CONJUNTO DE TAREFAS:
[1] De acordo com o trecho para análise, qual foi a legislação pioneira na divulgação dos conflitos de interesse, e desde quando está em vigor?
[2] Com base no trecho para análise, explique por que médicos que não declararem suas relações com a indústria da saúde podem responder a sindicância ou processo ético.
[3] Relacione todos os meios pelos quais, conforme o trecho para análise, o CFM divulgou a resolução após editá-la.

TRECHO PARA ANÁLISE:
Trata-se da primeira norma nacional a exigir a transparência dos vínculos entre médicos e indústrias da saúde. Dezenas de outros países têm leis que obrigam a divulgação total dos conflitos de interesse, incluindo os valores recebidos, em todas as modalidades, como viagens e brindes. A legislação pioneira foi o Sunshine Act, dos Estados Unidos, em vigor desde 2010.
Mas, após editar a resolução, o CFM não enviou comunicados aos médicos sobre a obrigatoriedade da declaração dos conflitos de interesse. O órgão publicou o texto no Diário Oficial, deu uma coletiva de imprensa e fez publicações em seu site e redes sociais. O CFM disse ao UOL não ter planos de “redivulgar” a resolução.
Médicos que não declararem as relações com a indústria da saúde podem responder a sindicância ou processo ético. Segundo Estevam Rivello Alves, conselheiro do CFM, o código de ética médica exige o cumprimento das resoluções do órgão.

DADOS FORNECIDOS:
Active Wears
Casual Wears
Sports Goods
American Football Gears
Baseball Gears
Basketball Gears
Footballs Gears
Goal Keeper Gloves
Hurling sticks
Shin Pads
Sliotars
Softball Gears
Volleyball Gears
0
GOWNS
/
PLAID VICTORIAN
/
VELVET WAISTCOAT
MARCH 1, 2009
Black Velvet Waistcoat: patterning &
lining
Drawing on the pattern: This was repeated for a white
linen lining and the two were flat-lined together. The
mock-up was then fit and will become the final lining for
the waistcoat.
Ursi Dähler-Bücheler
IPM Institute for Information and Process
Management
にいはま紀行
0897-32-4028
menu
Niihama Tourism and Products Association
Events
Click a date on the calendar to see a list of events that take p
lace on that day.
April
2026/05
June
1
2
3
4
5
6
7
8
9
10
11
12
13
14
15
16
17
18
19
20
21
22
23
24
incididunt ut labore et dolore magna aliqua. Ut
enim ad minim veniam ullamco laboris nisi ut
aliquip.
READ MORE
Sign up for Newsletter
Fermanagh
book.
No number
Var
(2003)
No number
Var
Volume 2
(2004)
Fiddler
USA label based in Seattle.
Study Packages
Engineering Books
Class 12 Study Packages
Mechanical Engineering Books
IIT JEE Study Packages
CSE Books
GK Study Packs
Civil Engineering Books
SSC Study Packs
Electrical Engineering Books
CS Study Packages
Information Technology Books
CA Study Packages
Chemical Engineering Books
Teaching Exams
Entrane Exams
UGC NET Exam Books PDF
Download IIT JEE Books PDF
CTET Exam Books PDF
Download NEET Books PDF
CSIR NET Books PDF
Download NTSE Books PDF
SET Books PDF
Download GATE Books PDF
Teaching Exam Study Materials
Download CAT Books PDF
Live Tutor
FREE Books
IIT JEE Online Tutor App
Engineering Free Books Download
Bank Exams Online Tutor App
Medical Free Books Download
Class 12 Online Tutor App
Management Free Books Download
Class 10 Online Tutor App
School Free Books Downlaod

RESPOSTAS POR TAREFA:
[1] O Sunshine Act, dos Estados Unidos, em vigor desde 2010.

[2] Segundo Estevam Rivello Alves, conselheiro do CFM, o código de ética médica exige o cumprimento das resoluções do órgão. Assim, deixar de declarar essas relações descumpre a resolução e sujeita o médico a sindicância ou processo ético.

[3]
- Publicação do texto no Diário Oficial
- Coletiva de imprensa
- Publicações em seu site
- Publicações em suas redes sociais